Redundant and Repetitive
March 27, 2008
There is a lot to be said of brevity. Shakespeare wrote somewhat ironically through the mouthpiece of the long-winded Polonius in Hamlet that “brevity is the soul of wit.”
And William Strunk reminds us in Elements of Style that “A sentence should contain no unnecessary words, a paragraph no unnecessary sentences, for the same reason that a drawing should have no unnecessary lines and a machine no unnecessary parts.”
Excellent copywriting should be brief and vibrant; take care to remove any unneeded “filler” words and phrases. It is important to look for these filler words that drag your copy down, making them dull and redundant.
One example of redundancy that rings clear in my mind comes from my elementary school grammar class: “I was home alone, all by myself.” Unless you’re using this sentence to create a character or style specific to your work, this is poor writing. To say that “I was home alone” necessarily implies that I am “all by myself,” making the second half of this sentence useless from a copywriter’s standpoint.

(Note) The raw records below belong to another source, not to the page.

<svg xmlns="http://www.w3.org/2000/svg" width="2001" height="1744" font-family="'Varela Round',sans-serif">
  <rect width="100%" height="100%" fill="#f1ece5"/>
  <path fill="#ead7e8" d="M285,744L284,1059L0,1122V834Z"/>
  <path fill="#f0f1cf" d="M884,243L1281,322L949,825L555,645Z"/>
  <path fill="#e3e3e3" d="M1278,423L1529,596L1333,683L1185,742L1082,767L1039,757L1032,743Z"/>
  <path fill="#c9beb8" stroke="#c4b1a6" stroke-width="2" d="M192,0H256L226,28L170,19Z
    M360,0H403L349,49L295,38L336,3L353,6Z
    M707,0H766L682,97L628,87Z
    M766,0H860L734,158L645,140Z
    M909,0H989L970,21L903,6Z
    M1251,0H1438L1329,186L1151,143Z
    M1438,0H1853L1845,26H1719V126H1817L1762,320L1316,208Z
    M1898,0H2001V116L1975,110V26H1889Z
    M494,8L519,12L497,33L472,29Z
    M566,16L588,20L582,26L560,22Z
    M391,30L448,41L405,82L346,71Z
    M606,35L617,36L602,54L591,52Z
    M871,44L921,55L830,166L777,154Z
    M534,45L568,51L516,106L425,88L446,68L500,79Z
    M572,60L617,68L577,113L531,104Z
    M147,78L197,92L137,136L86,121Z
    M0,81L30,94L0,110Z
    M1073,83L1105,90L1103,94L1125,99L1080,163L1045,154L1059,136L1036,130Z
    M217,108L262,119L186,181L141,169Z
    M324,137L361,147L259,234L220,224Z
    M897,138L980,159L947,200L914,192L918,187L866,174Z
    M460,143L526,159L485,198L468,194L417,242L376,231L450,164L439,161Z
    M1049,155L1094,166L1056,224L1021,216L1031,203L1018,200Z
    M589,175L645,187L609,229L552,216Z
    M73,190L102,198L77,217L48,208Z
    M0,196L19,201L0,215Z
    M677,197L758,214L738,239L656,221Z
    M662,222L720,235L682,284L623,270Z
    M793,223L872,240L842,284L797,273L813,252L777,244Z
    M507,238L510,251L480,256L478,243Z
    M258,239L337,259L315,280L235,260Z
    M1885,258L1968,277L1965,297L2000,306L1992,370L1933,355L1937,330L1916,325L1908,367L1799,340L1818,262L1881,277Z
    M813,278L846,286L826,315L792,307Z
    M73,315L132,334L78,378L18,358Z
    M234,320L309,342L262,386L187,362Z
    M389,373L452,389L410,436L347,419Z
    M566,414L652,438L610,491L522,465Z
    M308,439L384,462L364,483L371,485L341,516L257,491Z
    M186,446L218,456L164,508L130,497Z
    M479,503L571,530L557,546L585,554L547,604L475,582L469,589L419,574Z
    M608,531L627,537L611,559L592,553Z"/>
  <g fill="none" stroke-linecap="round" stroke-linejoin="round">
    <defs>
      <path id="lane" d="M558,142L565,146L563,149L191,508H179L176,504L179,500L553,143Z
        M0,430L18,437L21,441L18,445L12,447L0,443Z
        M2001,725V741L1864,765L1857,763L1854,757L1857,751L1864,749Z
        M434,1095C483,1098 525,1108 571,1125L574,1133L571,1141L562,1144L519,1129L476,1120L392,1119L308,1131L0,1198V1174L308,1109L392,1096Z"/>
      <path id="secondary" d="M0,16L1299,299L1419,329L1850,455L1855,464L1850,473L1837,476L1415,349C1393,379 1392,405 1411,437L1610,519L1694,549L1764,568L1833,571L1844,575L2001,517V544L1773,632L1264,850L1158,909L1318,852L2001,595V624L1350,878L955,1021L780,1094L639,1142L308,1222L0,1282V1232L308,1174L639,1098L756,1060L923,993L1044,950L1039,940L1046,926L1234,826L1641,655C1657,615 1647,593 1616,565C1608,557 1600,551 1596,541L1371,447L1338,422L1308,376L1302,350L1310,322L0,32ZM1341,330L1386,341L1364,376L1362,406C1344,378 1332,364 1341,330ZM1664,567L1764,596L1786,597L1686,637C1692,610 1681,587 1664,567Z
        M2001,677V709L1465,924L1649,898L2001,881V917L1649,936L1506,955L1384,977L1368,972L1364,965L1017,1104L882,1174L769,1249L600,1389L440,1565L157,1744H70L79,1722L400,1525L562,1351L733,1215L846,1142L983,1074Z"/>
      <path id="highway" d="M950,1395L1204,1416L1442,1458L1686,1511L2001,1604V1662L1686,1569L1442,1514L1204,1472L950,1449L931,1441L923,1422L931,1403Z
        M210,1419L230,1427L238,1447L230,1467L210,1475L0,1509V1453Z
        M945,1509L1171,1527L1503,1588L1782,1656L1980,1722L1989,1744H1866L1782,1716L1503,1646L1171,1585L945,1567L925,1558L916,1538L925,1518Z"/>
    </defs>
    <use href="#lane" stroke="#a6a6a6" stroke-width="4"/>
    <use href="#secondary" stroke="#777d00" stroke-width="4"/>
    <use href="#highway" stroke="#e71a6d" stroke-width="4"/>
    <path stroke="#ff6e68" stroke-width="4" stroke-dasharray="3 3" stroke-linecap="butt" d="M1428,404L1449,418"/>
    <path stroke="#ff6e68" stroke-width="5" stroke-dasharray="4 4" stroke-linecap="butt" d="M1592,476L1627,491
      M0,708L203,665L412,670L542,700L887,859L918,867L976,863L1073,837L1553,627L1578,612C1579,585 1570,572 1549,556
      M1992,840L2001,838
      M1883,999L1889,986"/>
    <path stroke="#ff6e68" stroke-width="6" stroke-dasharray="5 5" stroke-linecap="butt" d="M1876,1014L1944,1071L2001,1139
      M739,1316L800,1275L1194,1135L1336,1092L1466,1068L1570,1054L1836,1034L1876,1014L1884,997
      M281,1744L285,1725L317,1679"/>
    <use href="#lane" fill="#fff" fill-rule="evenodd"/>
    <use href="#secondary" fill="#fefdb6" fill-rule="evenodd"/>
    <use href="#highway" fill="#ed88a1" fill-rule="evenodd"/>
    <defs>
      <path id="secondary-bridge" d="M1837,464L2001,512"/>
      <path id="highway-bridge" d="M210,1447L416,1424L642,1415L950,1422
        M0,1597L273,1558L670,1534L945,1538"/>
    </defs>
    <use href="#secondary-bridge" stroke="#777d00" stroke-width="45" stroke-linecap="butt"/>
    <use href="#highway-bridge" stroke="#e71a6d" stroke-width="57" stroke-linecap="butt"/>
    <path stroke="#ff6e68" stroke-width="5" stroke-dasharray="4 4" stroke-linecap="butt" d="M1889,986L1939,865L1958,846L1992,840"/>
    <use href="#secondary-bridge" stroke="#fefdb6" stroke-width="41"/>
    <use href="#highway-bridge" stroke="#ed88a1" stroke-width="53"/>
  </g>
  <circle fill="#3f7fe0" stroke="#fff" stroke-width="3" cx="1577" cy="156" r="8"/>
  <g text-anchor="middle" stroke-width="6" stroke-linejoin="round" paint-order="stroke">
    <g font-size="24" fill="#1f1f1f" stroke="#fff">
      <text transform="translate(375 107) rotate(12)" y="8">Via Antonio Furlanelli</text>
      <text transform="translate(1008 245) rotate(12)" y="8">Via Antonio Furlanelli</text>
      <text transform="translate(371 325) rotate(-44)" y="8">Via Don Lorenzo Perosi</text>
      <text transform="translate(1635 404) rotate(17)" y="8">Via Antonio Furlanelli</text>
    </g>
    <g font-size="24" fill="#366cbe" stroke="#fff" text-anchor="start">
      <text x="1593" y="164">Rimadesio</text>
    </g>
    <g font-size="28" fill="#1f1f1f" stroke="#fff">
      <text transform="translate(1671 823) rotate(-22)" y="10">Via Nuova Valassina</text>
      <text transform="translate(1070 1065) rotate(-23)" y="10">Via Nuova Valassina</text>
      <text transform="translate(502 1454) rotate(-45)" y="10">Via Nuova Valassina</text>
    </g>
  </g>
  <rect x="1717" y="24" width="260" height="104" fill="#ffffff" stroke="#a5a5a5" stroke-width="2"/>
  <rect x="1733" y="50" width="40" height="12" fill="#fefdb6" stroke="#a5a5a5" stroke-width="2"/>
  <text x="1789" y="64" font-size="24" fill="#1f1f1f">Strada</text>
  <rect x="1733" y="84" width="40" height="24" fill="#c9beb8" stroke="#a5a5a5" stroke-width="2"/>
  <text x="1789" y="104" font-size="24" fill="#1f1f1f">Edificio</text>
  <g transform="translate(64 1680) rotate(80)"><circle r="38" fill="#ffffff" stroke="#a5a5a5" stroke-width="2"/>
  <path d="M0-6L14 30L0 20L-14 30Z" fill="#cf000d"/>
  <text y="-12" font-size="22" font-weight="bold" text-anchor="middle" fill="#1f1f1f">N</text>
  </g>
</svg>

But what about those common phrases that can be easy to overlook – is something “absolutely essential,” or is it simply “essential?” “Basic fundamentals” are either “basics” or “fundamentals,” both able to stand alone quite nicely. Now consider “past experience,” “new innovations,” “qualified expert,” and “postpone until later” – there are better, briefer alternatives to all of these phrases.
A little hard-nosed editing will rid your copy of these superfluous filler verbs. In summarizing this already much-too-long blog about brevity, remember the words of Thomas Jefferson:
“The most valuable of all talents is that of never using two words when one will do.”